Online Program

Interrelationships between depression, anxiety, and chronic disease among Maine adults: A call to action for Maine chronic disease programs

Monday, November 4, 2013

Sara Huston, University of Southern Maine / Maine Center for Disease Control & Prevention, Augusta, ME
Prashant Mittal, MSc, MS, Muskie School of Public Service, Univiersity of Southern Maine, Portland, ME
Elsie Freeman, MD MPH, Cutler Institute for Health and Social Policy, USM Muskie School of Public Service, Trevett, ME
Anne Conners, Maine Center for Disease Control and Prevention, Augusta, ME
Kip Neale, Maine Center for Disease Control and Prevention, Augusta, ME
Background: Although links between depression, anxiety and chronic disease are well-documented, state public health programs have not commonly integrated these issues into chronic disease-related interventions. We analyzed Maine Behavioral Risk Factor Surveillance System (BRFSS) data to increase Maine chronic disease program staff's awareness of the importance of depression/anxiety. Methods: We examined interrelationships between chronic conditions (hypertension, high cholesterol, prediabetes, diabetes, asthma, cancer, cardiovascular disease) and risk factors (obesity, physical activity, fruit/vegetable intake, smoking, heavy drinking) and lifetime depression/anxiety (current moderate/severe symptoms as measured by PHQ-8 or lifetime diagnosed depression or anxiety) among Maine adults using 2009-2010 BRFSS data. We used SAS 9.2 procedures appropriate for the design; all data were weighted. Results: One in ten Maine adults had current depression; three in ten had lifetime depression/anxiety. With few exceptions (drinking, fruit/vegetable intake, cardiovascular disease, cancer), the prevalence of lifetime depression/anxiety was significantly higher among Maine adults with chronic conditions and risk factors compared to those without (insufficient physical activity: 34.6% vs. 27.6%, smoking: 46.7% vs. 25.2%, obesity: 40.2% vs. 24.6%, hypertension: 35.5% vs. 28.4%, high cholesterol: 34.1% vs. 27.1%, prediabetes: 48.1% vs. 27.0%, diabetes: 38.2% vs. 28.4%, asthma: 46.5% vs. 27.3%). Discussion: Given the substantial prevalence of depression/anxiety among Maine adults with chronic conditions and risk factors and the impact depression/anxiety can have on making lifestyle changes and controlling chronic conditions, Maine public health programs must incorporate mental health issues into chronic disease-related interventions to be successful. We are using multiple dissemination approaches to reach Maine public health professionals.

Learning Areas:

Chronic disease management and prevention
Other professions or practice related to public health
Social and behavioral sciences

Learning Objectives:
Describe whether adults with chronic conditions and risk factors are more or less likely to have depression/anxiety. List at least two ways in which depression/anxiety can impact chronic disease prevention and control. Formulate ideas for analyses to look at depression and chronic disease in other states using similar data sources.

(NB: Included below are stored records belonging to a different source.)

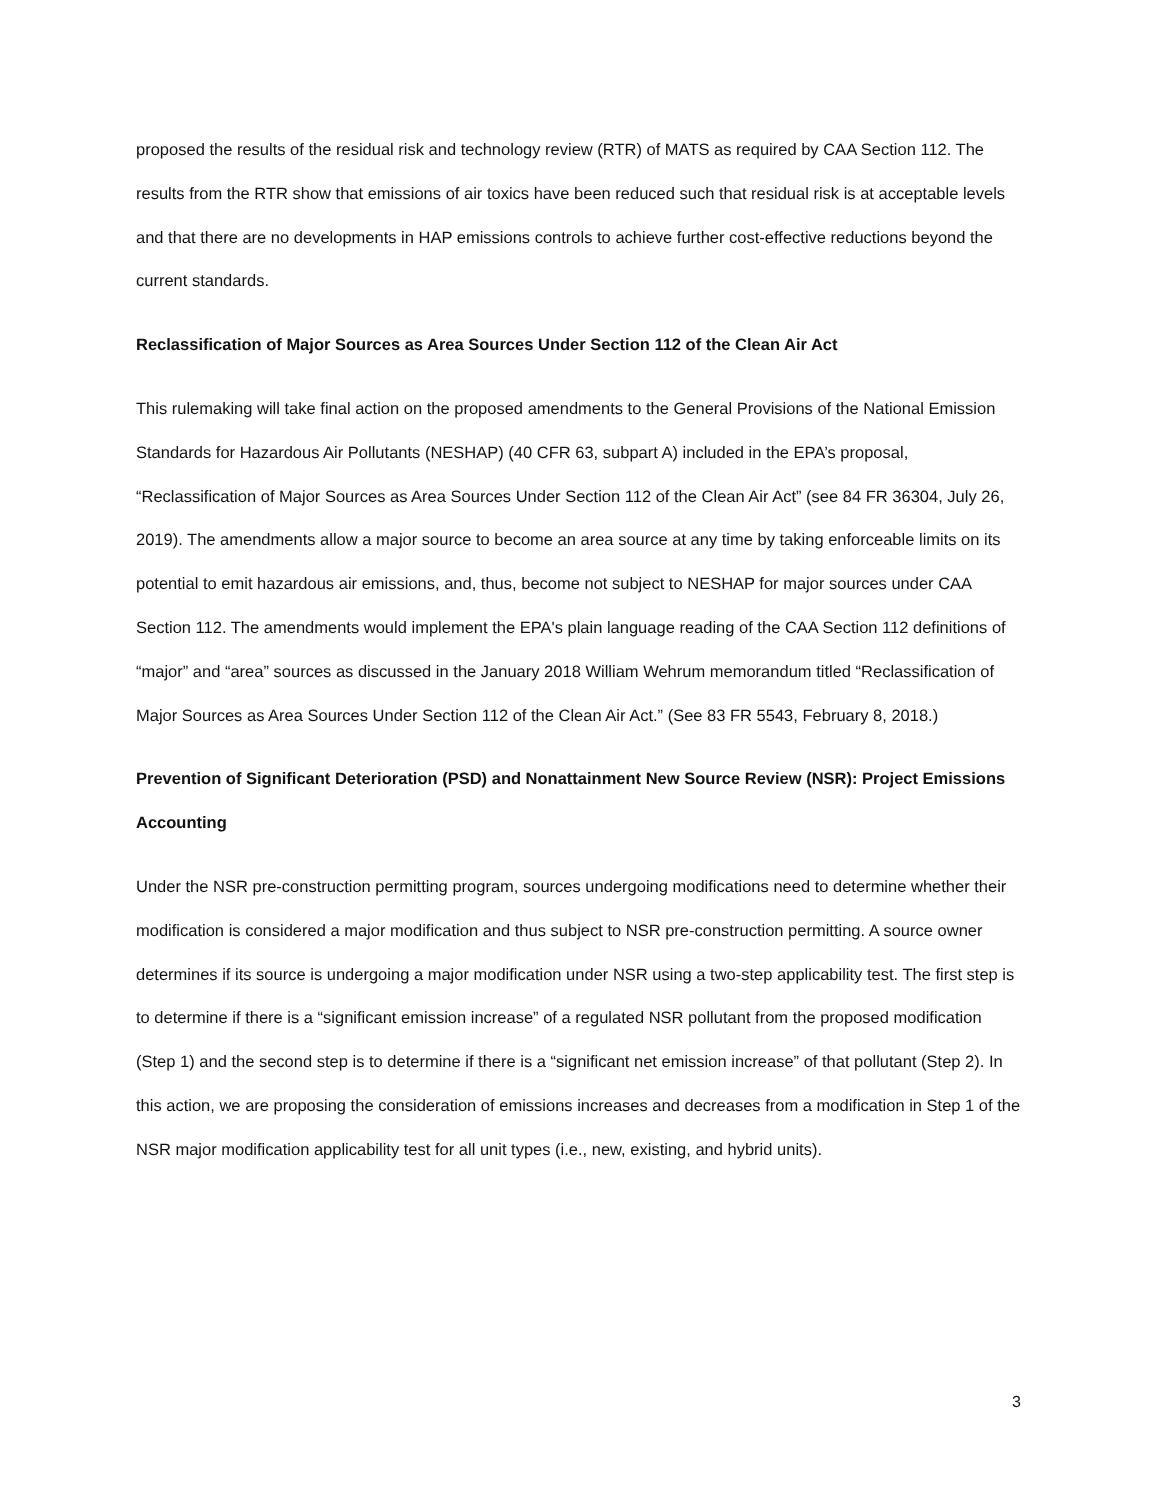proposed the results of the residual risk and technology review (RTR) of MATS as required by CAA Section 112. The results from the RTR show that emissions of air toxics have been reduced such that residual risk is at acceptable levels and that there are no developments in HAP emissions controls to achieve further cost-effective reductions beyond the current standards.
Reclassification of Major Sources as Area Sources Under Section 112 of the Clean Air Act
This rulemaking will take final action on the proposed amendments to the General Provisions of the National Emission Standards for Hazardous Air Pollutants (NESHAP) (40 CFR 63, subpart A) included in the EPA’s proposal, “Reclassification of Major Sources as Area Sources Under Section 112 of the Clean Air Act” (see 84 FR 36304, July 26, 2019). The amendments allow a major source to become an area source at any time by taking enforceable limits on its potential to emit hazardous air emissions, and, thus, become not subject to NESHAP for major sources under CAA Section 112. The amendments would implement the EPA's plain language reading of the CAA Section 112 definitions of “major” and “area” sources as discussed in the January 2018 William Wehrum memorandum titled “Reclassification of Major Sources as Area Sources Under Section 112 of the Clean Air Act.” (See 83 FR 5543, February 8, 2018.)
Prevention of Significant Deterioration (PSD) and Nonattainment New Source Review (NSR): Project Emissions Accounting
Under the NSR pre-construction permitting program, sources undergoing modifications need to determine whether their modification is considered a major modification and thus subject to NSR pre-construction permitting. A source owner determines if its source is undergoing a major modification under NSR using a two-step applicability test. The first step is to determine if there is a “significant emission increase” of a regulated NSR pollutant from the proposed modification (Step 1) and the second step is to determine if there is a “significant net emission increase” of that pollutant (Step 2). In this action, we are proposing the consideration of emissions increases and decreases from a modification in Step 1 of the NSR major modification applicability test for all unit types (i.e., new, existing, and hybrid units).
3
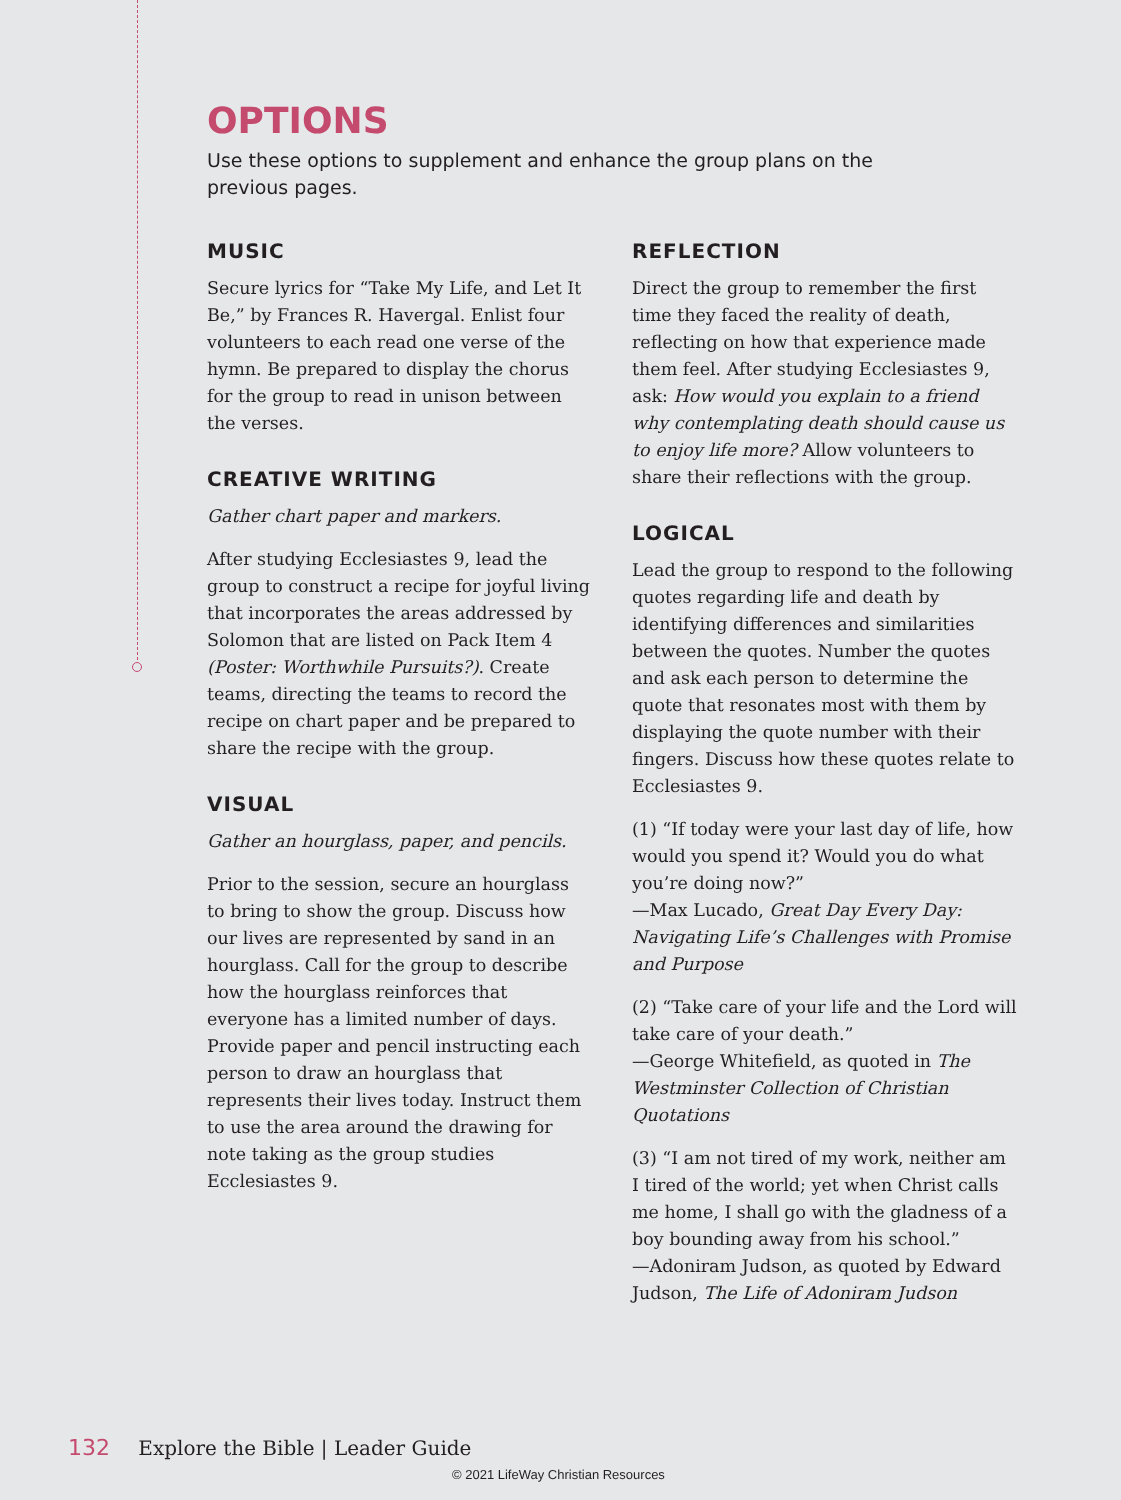OPTIONS
Use these options to supplement and enhance the group plans on the previous pages.
MUSIC
Secure lyrics for “Take My Life, and Let It Be,” by Frances R. Havergal. Enlist four volunteers to each read one verse of the hymn. Be prepared to display the chorus for the group to read in unison between the verses.
CREATIVE WRITING
Gather chart paper and markers.
After studying Ecclesiastes 9, lead the group to construct a recipe for joyful living that incorporates the areas addressed by Solomon that are listed on Pack Item 4 (Poster: Worthwhile Pursuits?). Create teams, directing the teams to record the recipe on chart paper and be prepared to share the recipe with the group.
VISUAL
Gather an hourglass, paper, and pencils.
Prior to the session, secure an hourglass to bring to show the group. Discuss how our lives are represented by sand in an hourglass. Call for the group to describe how the hourglass reinforces that everyone has a limited number of days. Provide paper and pencil instructing each person to draw an hourglass that represents their lives today. Instruct them to use the area around the drawing for note taking as the group studies Ecclesiastes 9.
REFLECTION
Direct the group to remember the first time they faced the reality of death, reflecting on how that experience made them feel. After studying Ecclesiastes 9, ask: How would you explain to a friend why contemplating death should cause us to enjoy life more? Allow volunteers to share their reflections with the group.
LOGICAL
Lead the group to respond to the following quotes regarding life and death by identifying differences and similarities between the quotes. Number the quotes and ask each person to determine the quote that resonates most with them by displaying the quote number with their fingers. Discuss how these quotes relate to Ecclesiastes 9.
(1) “If today were your last day of life, how would you spend it? Would you do what you’re doing now?”
—Max Lucado, Great Day Every Day: Navigating Life’s Challenges with Promise and Purpose
(2) “Take care of your life and the Lord will take care of your death.”
—George Whitefield, as quoted in The Westminster Collection of Christian Quotations
(3) “I am not tired of my work, neither am I tired of the world; yet when Christ calls me home, I shall go with the gladness of a boy bounding away from his school.”
—Adoniram Judson, as quoted by Edward Judson, The Life of Adoniram Judson
132 Explore the Bible | Leader Guide
© 2021 LifeWay Christian Resources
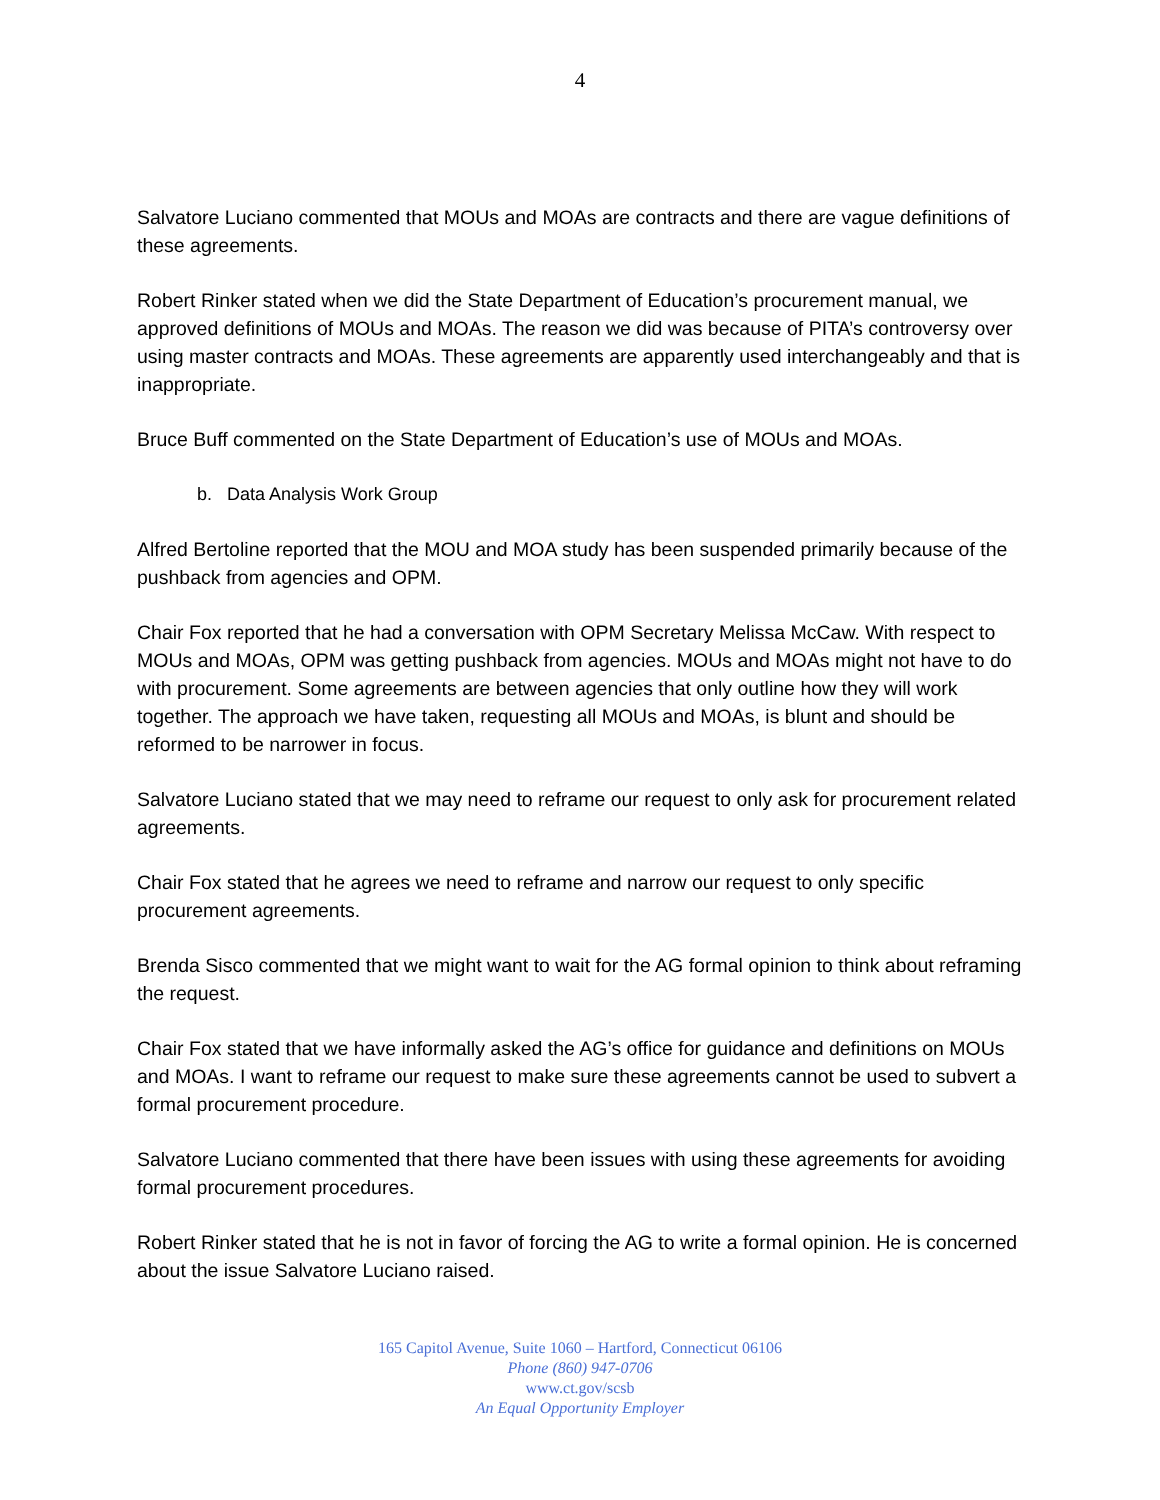4
Salvatore Luciano commented that MOUs and MOAs are contracts and there are vague definitions of these agreements.
Robert Rinker stated when we did the State Department of Education’s procurement manual, we approved definitions of MOUs and MOAs. The reason we did was because of PITA’s controversy over using master contracts and MOAs. These agreements are apparently used interchangeably and that is inappropriate.
Bruce Buff commented on the State Department of Education’s use of MOUs and MOAs.
b. Data Analysis Work Group
Alfred Bertoline reported that the MOU and MOA study has been suspended primarily because of the pushback from agencies and OPM.
Chair Fox reported that he had a conversation with OPM Secretary Melissa McCaw. With respect to MOUs and MOAs, OPM was getting pushback from agencies. MOUs and MOAs might not have to do with procurement. Some agreements are between agencies that only outline how they will work together. The approach we have taken, requesting all MOUs and MOAs, is blunt and should be reformed to be narrower in focus.
Salvatore Luciano stated that we may need to reframe our request to only ask for procurement related agreements.
Chair Fox stated that he agrees we need to reframe and narrow our request to only specific procurement agreements.
Brenda Sisco commented that we might want to wait for the AG formal opinion to think about reframing the request.
Chair Fox stated that we have informally asked the AG’s office for guidance and definitions on MOUs and MOAs. I want to reframe our request to make sure these agreements cannot be used to subvert a formal procurement procedure.
Salvatore Luciano commented that there have been issues with using these agreements for avoiding formal procurement procedures.
Robert Rinker stated that he is not in favor of forcing the AG to write a formal opinion. He is concerned about the issue Salvatore Luciano raised.
165 Capitol Avenue, Suite 1060 – Hartford, Connecticut 06106
Phone (860) 947-0706
www.ct.gov/scsb
An Equal Opportunity Employer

Keyword(s): Depression, Chronic Diseases

Presenting author's disclosure statement:

Qualified on the content I am responsible for because: I have a doctoral degree in Epidemiology and more than 15 years of experience in applied public health epidemiology working at the state, national, and international levels. I have specific expertise in the analysis, interpretation, presentation, and dissemination of state, national, and local level chronic disease-related data for public health action.
Any relevant financial relationships? No

I agree to comply with the American Public Health Association Conflict of Interest and Commercial Support Guidelines, and to disclose to the participants any off-label or experimental uses of a commercial product or service discussed in my presentation.